[Collected data]
......

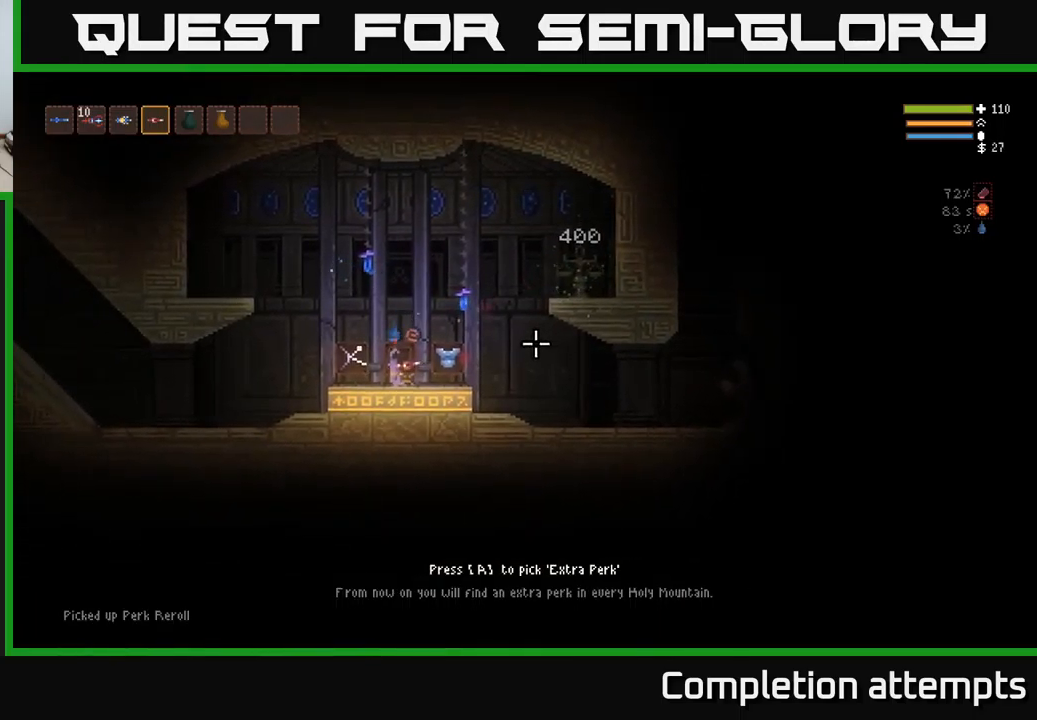
{"buttons": [], "left_stick": "center", "right_stick": "right", "events": [[300, "left_stick", "center"]]}
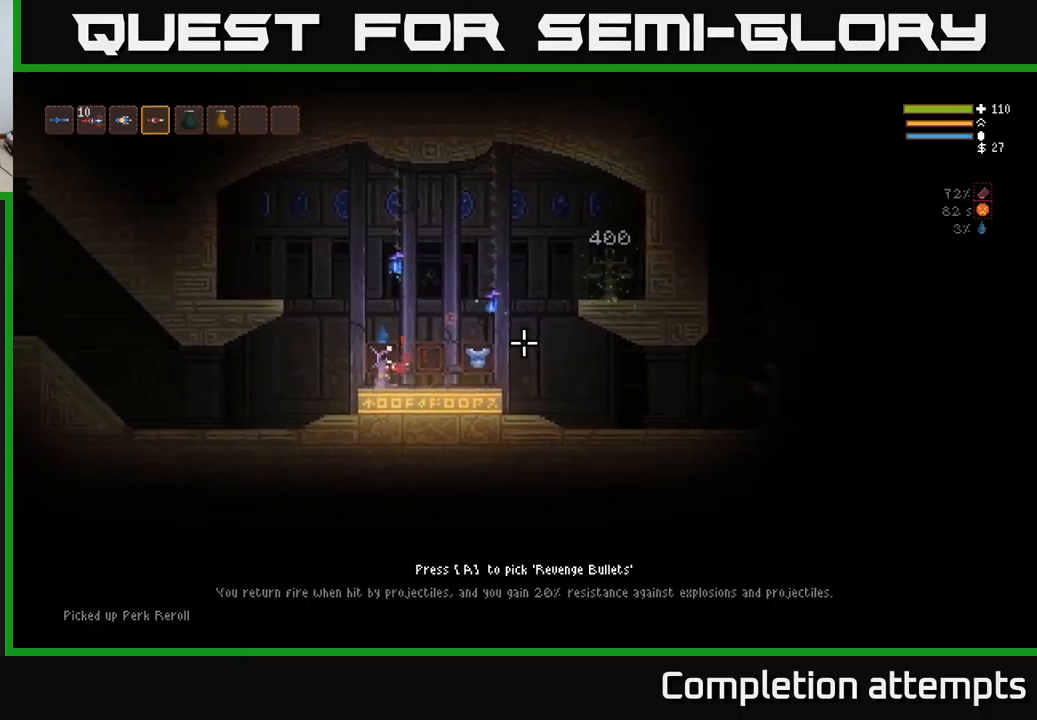
{"buttons": [], "left_stick": "center", "right_stick": "right", "events": []}
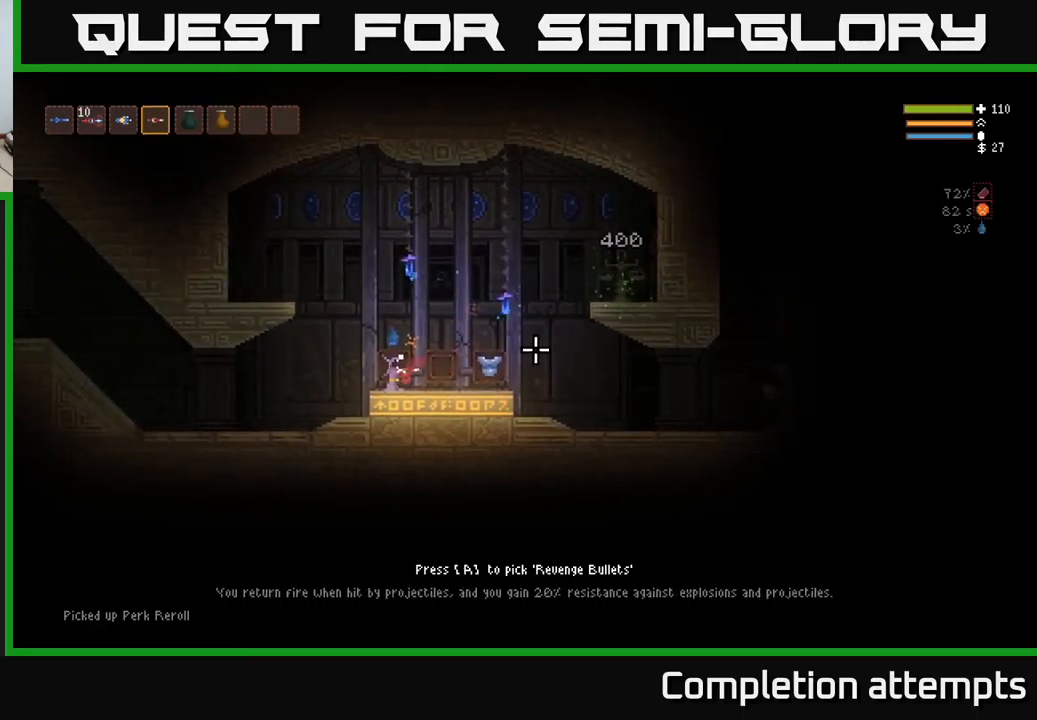
{"buttons": [], "left_stick": "center", "right_stick": "right", "events": [[84, "left_stick", "right"], [384, "left_stick", "center"]]}
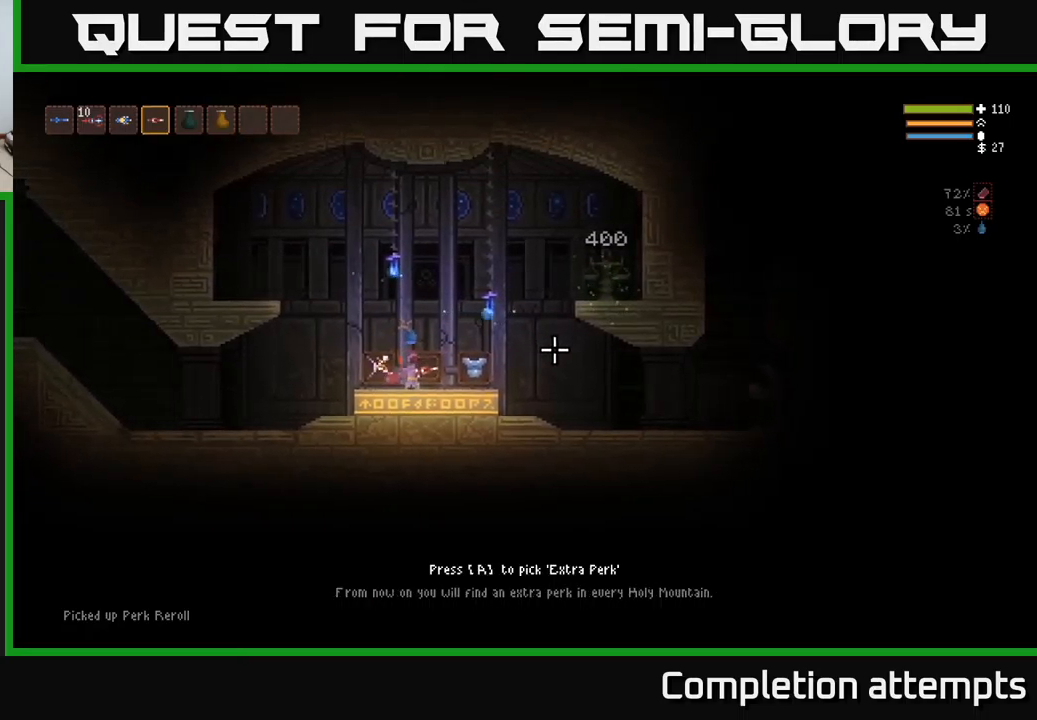
{"buttons": [], "left_stick": "center", "right_stick": "right", "events": []}
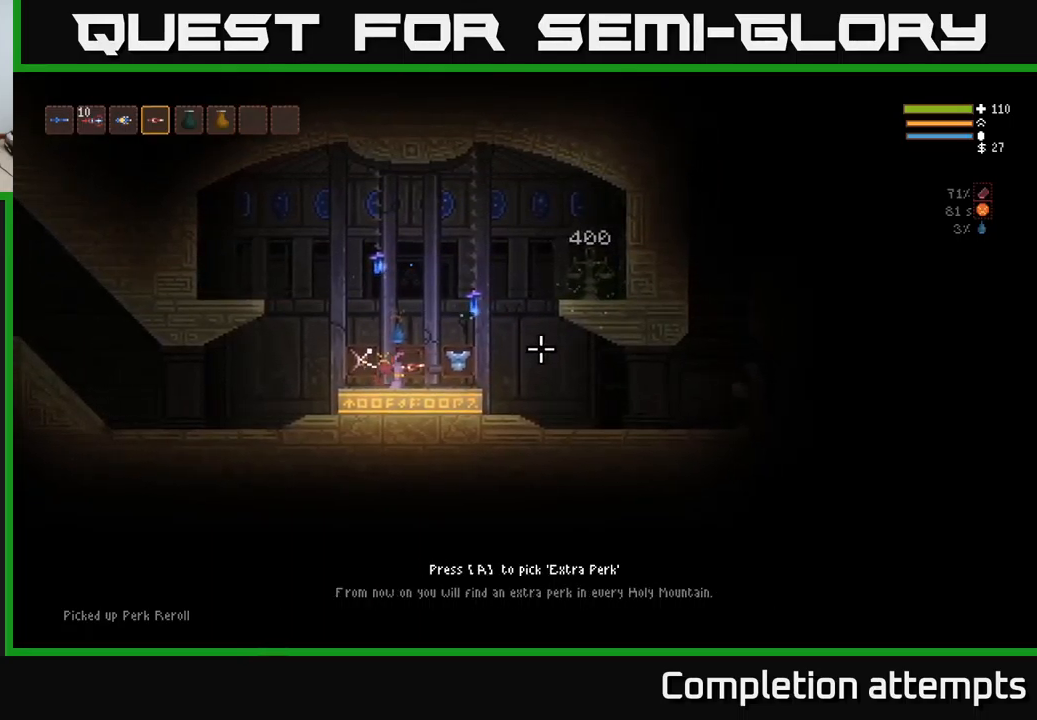
{"buttons": [], "left_stick": "right", "right_stick": "right", "events": [[367, "left_stick", "right"]]}
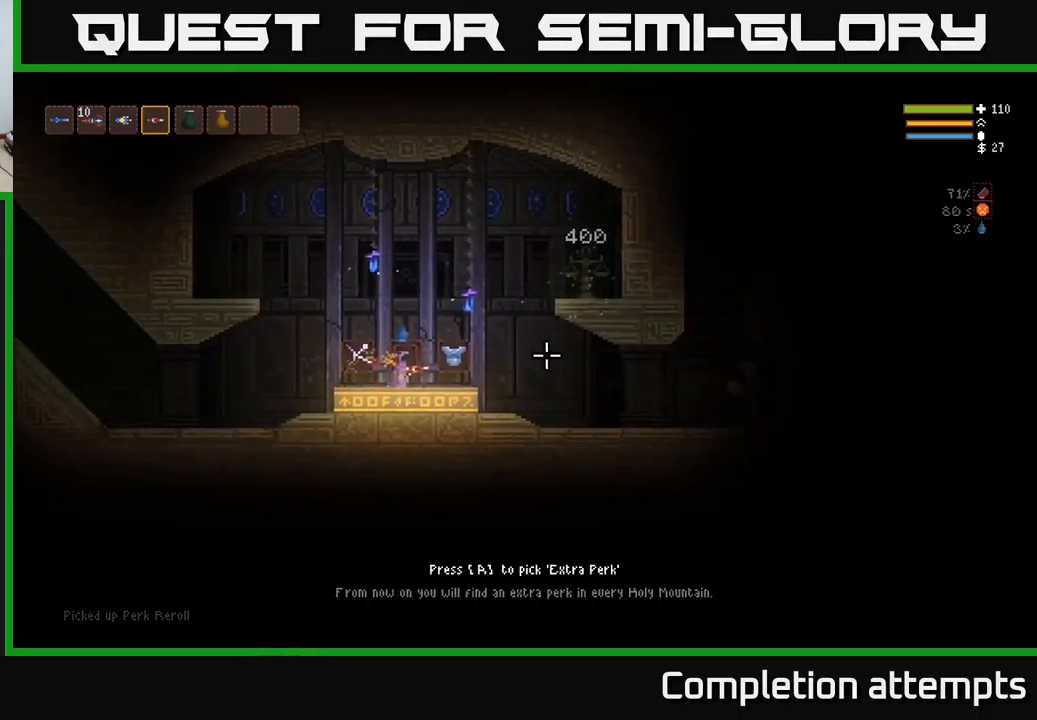
{"buttons": [], "left_stick": "center", "right_stick": "right", "events": [[267, "left_stick", "center"]]}
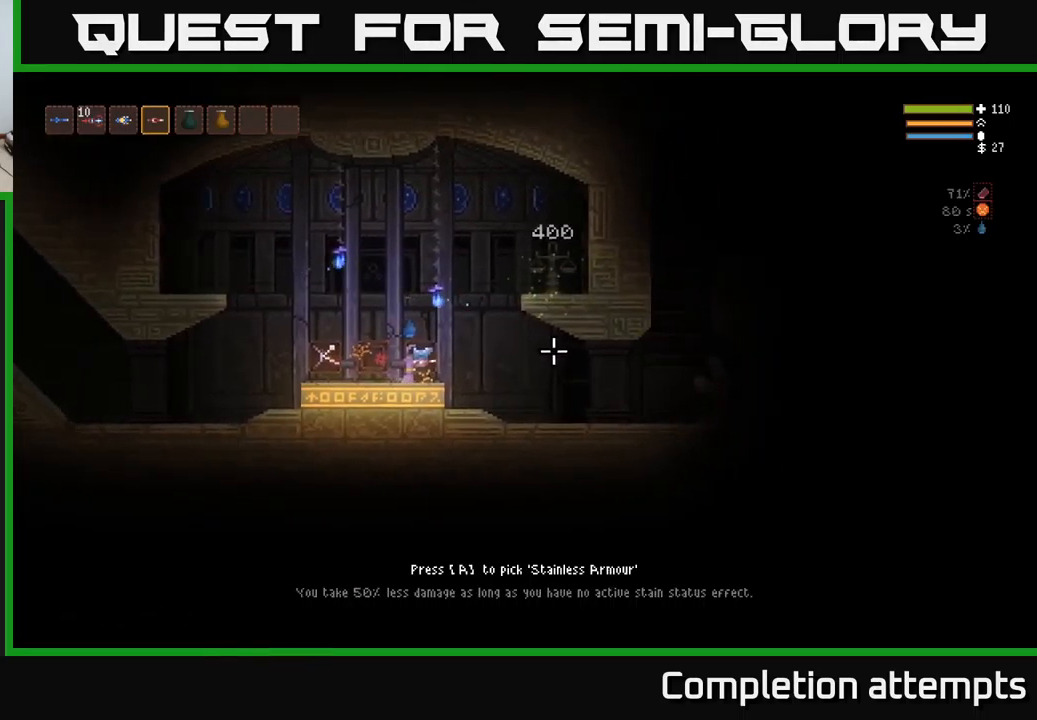
{"buttons": [], "left_stick": "center", "right_stick": "right", "events": []}
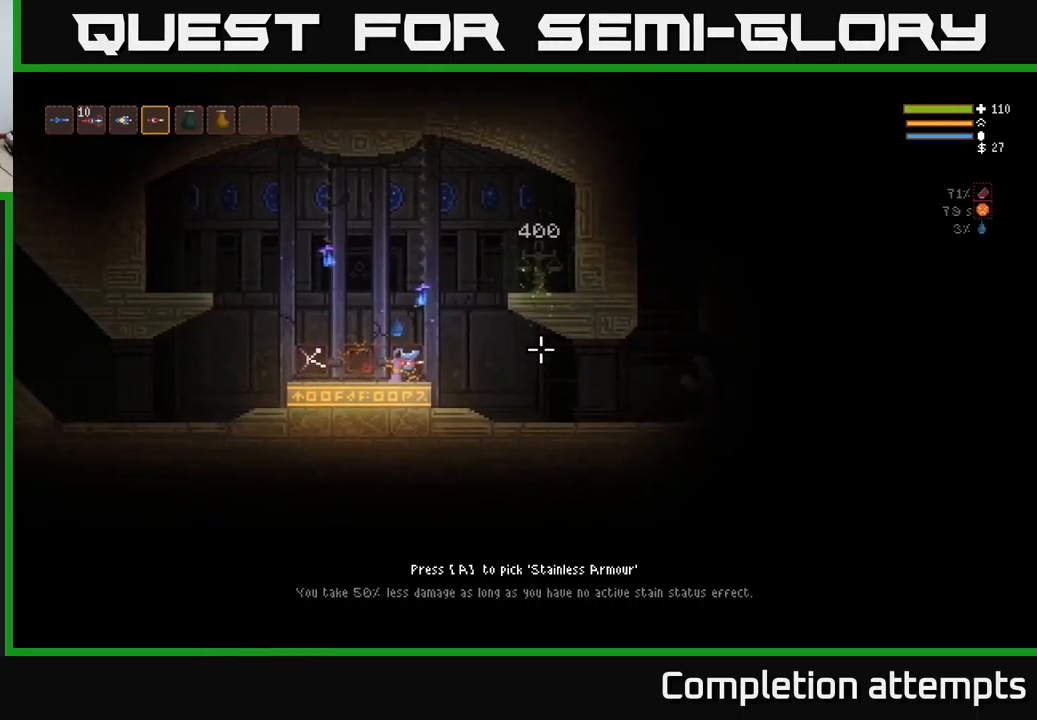
{"buttons": ["A"], "left_stick": "center", "right_stick": "center", "events": [[67, "left_stick", "left"], [184, "right_stick", "center"], [434, "left_stick", "center"], [484, "A", "down"]]}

......

▶ [Exercise directions]
The lines to copy are those above that contain "center".

▶ [Answer to the problem]
{"buttons": [], "left_stick": "center", "right_stick": "right", "events": [[300, "left_stick", "center"]]}
{"buttons": [], "left_stick": "center", "right_stick": "right", "events": []}
{"buttons": [], "left_stick": "center", "right_stick": "right", "events": [[84, "left_stick", "right"], [384, "left_stick", "center"]]}
{"buttons": [], "left_stick": "center", "right_stick": "right", "events": []}
{"buttons": [], "left_stick": "center", "right_stick": "right", "events": [[267, "left_stick", "center"]]}
{"buttons": [], "left_stick": "center", "right_stick": "right", "events": []}
{"buttons": ["A"], "left_stick": "center", "right_stick": "center", "events": [[67, "left_stick", "left"], [184, "right_stick", "center"], [434, "left_stick", "center"], [484, "A", "down"]]}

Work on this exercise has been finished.